§ **TASK TO CARRY OUT**:
Rewrite the scraping exercise from "1.1 The novel" up to and including "book_metadata.raise_for_status()", swapping every "book_metadata" for "response".

§ **DOCUMENT EXCERPT**:
* * * *

# Exercise - Scrape a Webpage

In this exercise, you'll be scraping the Internet Archive to gather data on an item in the archive.org: The book "Robinson Crusoe". 

This exercise allows you to practice your skills around scraping, gathering via an API, and filtering important data corresponding to an item in a catalog. Data wranglers apply these skills for many applications including gathering data on product reviews, movie recommendations, etc. 

Let's get started!

In [52]:
#Imports - do not modify
import requests
from bs4 import BeautifulSoup
import json

## 1. Scrape the HTML

1.1 The novel Robison Crusoe is available on archive.org via the following url: https://archive.org/details/cu31924011498676/mode/2up. 

Create a HTTP GET request via the requests library to get the HTML in Unicode from this page.

In [53]:
#FILL IN
item = "https://archive.org/details/cu31924011498676/mode/2up"

#Create an HTTP GET request
book_metadata = requests.get('https://archive.org/details/cu31924011498676/mode/2up.')

#Raise an exception if we made a request resulting in an error
book_metadata.raise_for_status()
#Access the content of the response in Unicode
book_metadata.content()

* * * *

§ **PROVIDED INFORMATION**:
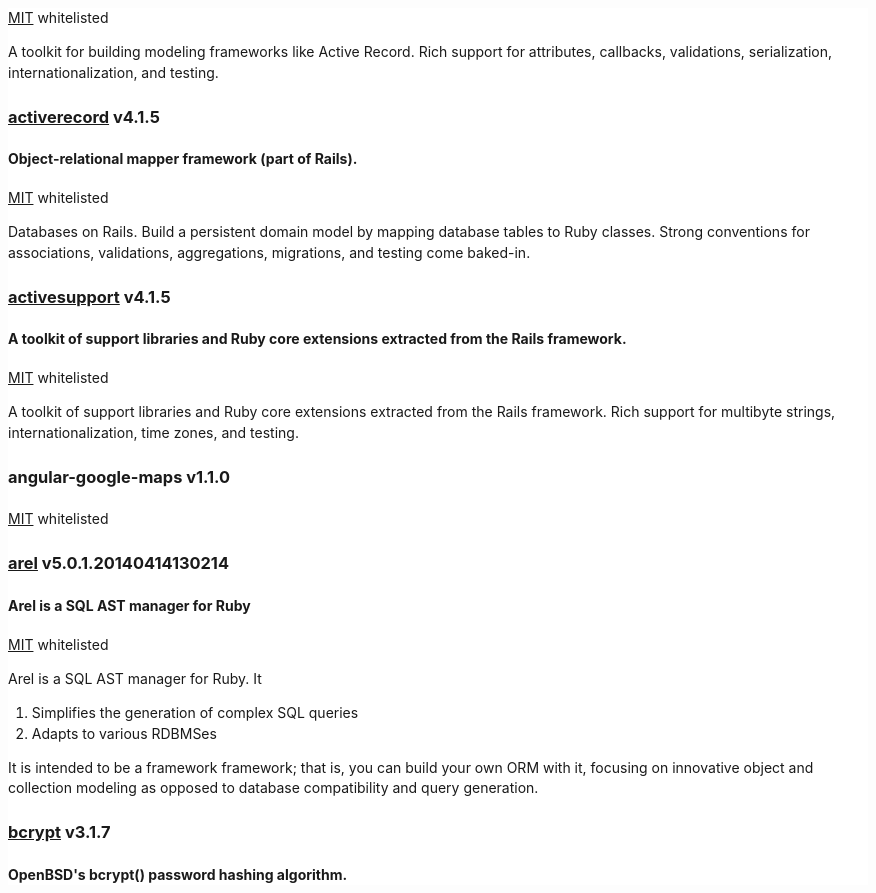 <a href="http://opensource.org/licenses/mit-license">MIT</a> whitelisted

A toolkit for building modeling frameworks like Active Record. Rich support for attributes, callbacks, validations, serialization, internationalization, and testing.

<a name="activerecord"></a>
### <a href="http://www.rubyonrails.org">activerecord</a> v4.1.5
#### Object-relational mapper framework (part of Rails).

<a href="http://opensource.org/licenses/mit-license">MIT</a> whitelisted

Databases on Rails. Build a persistent domain model by mapping database tables to Ruby classes. Strong conventions for associations, validations, aggregations, migrations, and testing come baked-in.

<a name="activesupport"></a>
### <a href="http://www.rubyonrails.org">activesupport</a> v4.1.5
#### A toolkit of support libraries and Ruby core extensions extracted from the Rails framework.

<a href="http://opensource.org/licenses/mit-license">MIT</a> whitelisted

A toolkit of support libraries and Ruby core extensions extracted from the Rails framework. Rich support for multibyte strings, internationalization, time zones, and testing.

<a name="angular-google-maps"></a>
### angular-google-maps v1.1.0
#### 

<a href="http://opensource.org/licenses/mit-license">MIT</a> whitelisted


<a name="arel"></a>
### <a href="http://github.com/rails/arel">arel</a> v5.0.1.20140414130214
#### Arel is a SQL AST manager for Ruby

<a href="http://opensource.org/licenses/mit-license">MIT</a> whitelisted

Arel is a SQL AST manager for Ruby. It

1. Simplifies the generation of complex SQL queries
2. Adapts to various RDBMSes

It is intended to be a framework framework; that is, you can build your own ORM
with it, focusing on innovative object and collection modeling as opposed to
database compatibility and query generation.

<a name="bcrypt"></a>
### <a href="https://github.com/codahale/bcrypt-ruby">bcrypt</a> v3.1.7
#### OpenBSD's bcrypt() password hashing algorithm.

* * * *

§ **SOLVED EXERCISE**:
1.1 The novel Robison Crusoe is available on archive.org via the following url: https://archive.org/details/cu31924011498676/mode/2up. 

Create a HTTP GET request via the requests library to get the HTML in Unicode from this page.

In [53]:
#FILL IN
item = "https://archive.org/details/cu31924011498676/mode/2up"

#Create an HTTP GET request
response = requests.get('https://archive.org/details/cu31924011498676/mode/2up.')

#Raise an exception if we made a request resulting in an error
response.raise_for_status()